Its Gone Now wrote:You say that but surely it depends on the Salary? a salary as low as $20,000 (which isn't that much) is still more than working full time on minimum wage, so I think the "working" Man in general has it bad these days whether on a salary or not. But we are Human and we all think what we do is harder than what their neighbors are doing.
I suppose it's a matter of perspective. I can only base my thoughts on things I get from pop culture and the behavior of, say, my mother. There's a different attitude about work in the Far East that can be pretty alien to Westerners.
When I refer to the average salaryman working conditions as "miserable," I say that because it tends to end in heavy drinking. Just by saying that, I've betrayed some of my own attitude towards alcohol. I feel there's a fine line between greasing the social wheels and running from your problems, and I think many salarymen are past that line... though, I can't say that many of them would agree.

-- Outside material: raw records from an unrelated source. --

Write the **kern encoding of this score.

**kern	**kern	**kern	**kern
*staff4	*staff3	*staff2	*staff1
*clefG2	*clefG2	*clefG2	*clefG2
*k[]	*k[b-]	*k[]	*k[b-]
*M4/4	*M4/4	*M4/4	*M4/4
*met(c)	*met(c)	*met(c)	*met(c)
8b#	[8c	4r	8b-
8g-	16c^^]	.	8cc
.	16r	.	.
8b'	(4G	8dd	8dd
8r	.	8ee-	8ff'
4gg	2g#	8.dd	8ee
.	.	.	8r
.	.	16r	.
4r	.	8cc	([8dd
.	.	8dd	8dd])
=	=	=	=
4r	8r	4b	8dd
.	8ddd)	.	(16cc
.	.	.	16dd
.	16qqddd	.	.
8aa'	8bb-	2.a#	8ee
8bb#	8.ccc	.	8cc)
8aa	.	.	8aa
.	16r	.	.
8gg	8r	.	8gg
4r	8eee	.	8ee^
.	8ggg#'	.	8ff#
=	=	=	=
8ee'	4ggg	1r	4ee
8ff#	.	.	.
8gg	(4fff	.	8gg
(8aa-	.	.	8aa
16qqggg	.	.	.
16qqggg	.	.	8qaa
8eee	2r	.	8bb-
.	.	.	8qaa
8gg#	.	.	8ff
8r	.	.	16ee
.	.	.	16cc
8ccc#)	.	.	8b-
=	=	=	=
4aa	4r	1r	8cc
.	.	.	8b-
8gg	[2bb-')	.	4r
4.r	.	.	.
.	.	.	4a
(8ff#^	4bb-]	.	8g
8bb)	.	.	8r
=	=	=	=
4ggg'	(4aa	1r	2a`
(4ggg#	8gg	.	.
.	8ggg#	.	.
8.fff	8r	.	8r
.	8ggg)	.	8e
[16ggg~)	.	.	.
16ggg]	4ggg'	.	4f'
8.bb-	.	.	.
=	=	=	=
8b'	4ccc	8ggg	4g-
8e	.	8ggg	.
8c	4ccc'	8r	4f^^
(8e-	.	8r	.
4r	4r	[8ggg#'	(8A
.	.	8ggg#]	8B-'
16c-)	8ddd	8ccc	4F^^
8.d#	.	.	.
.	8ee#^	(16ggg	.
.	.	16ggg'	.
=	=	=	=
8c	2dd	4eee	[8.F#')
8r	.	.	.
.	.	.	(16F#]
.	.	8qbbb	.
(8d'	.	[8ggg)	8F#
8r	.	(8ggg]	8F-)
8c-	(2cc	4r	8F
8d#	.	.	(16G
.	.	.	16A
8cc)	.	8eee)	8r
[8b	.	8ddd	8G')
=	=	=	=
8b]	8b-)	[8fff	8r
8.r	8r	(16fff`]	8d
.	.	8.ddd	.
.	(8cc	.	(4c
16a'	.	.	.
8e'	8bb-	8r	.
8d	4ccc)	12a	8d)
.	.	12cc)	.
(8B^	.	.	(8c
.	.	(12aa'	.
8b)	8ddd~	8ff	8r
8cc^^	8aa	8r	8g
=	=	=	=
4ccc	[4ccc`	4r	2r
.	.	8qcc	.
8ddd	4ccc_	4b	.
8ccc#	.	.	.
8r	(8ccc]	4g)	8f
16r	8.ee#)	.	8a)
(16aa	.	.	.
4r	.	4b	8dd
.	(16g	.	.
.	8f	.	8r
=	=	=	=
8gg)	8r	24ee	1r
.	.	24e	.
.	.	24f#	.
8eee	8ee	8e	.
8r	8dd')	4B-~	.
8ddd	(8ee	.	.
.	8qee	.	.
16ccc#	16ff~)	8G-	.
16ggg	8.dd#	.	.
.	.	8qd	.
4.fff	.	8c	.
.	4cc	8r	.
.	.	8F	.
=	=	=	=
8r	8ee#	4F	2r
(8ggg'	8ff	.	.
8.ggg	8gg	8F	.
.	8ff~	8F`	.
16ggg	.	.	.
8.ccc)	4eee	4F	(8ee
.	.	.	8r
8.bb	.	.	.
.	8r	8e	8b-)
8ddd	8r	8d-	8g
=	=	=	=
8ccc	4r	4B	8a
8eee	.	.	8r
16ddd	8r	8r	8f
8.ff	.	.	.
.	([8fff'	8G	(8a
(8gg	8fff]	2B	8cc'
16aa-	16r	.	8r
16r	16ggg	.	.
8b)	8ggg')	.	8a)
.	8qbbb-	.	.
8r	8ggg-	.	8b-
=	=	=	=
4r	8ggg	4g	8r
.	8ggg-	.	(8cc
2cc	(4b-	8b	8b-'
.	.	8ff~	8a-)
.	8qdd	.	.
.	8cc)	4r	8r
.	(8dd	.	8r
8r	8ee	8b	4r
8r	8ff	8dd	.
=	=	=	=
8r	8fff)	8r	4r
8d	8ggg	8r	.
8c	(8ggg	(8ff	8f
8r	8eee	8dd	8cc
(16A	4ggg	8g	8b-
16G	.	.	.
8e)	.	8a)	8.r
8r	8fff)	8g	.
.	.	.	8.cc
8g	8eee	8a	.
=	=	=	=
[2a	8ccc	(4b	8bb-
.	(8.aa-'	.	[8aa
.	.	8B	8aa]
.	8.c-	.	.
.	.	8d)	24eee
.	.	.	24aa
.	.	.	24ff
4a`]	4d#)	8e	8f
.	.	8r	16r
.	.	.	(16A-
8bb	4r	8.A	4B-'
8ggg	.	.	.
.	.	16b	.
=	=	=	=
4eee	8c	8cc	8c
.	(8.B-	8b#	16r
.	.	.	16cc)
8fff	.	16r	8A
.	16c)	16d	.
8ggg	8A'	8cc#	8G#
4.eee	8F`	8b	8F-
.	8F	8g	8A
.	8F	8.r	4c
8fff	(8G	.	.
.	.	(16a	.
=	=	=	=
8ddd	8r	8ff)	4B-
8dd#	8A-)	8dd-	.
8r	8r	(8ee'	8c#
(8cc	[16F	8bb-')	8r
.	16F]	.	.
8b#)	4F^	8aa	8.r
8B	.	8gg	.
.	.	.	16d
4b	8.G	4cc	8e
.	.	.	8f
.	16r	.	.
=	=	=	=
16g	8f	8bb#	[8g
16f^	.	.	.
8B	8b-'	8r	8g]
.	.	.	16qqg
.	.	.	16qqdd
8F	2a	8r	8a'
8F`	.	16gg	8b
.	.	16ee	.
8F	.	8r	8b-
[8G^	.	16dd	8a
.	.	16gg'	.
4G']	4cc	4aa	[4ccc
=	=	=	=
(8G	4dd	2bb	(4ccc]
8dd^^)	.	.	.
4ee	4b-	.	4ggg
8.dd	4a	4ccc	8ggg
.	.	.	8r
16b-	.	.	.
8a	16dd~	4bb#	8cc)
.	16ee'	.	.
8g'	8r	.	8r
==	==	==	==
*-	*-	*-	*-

There's a level to which the department or section one works in becomes something of a surrogate family. For example, my mother has expectations of her subordinates that go well outside of the office. Now, I'm still just a scrub, myself, so I haven't personally immersed myself in American office culture, but I never got the feeling that a manager could just call up one of his subordinates and ask them to water the plants while he was away on a trip. This, I think, is a rather normal thing in East Asia.
So, for one, reports of Konami shifting employees to different branches and even departments—from whitecollar worker to janitor, based on anywhere from whim to grudge—seems double-damning when I think of it from the perspective of work units being secondary families. No wonder Nikkei would report on that.
Or the matter of security cameras. Sure, it's common practice for management to abuse security cameras to watch their employees, but it's rare for them to install cameras
only for watching employees, that are positioned in such a way that they're utterly useless for workplace safety. I can't think of a company that could get away with that, on either side of the Pacific.
I guess you could say it's the little things, the ones that seem to be personal in nature, be it measures used against specific employees or ripe (if not outright designed) for abuse by vindictive managers, that strike me as the main point of the scandal.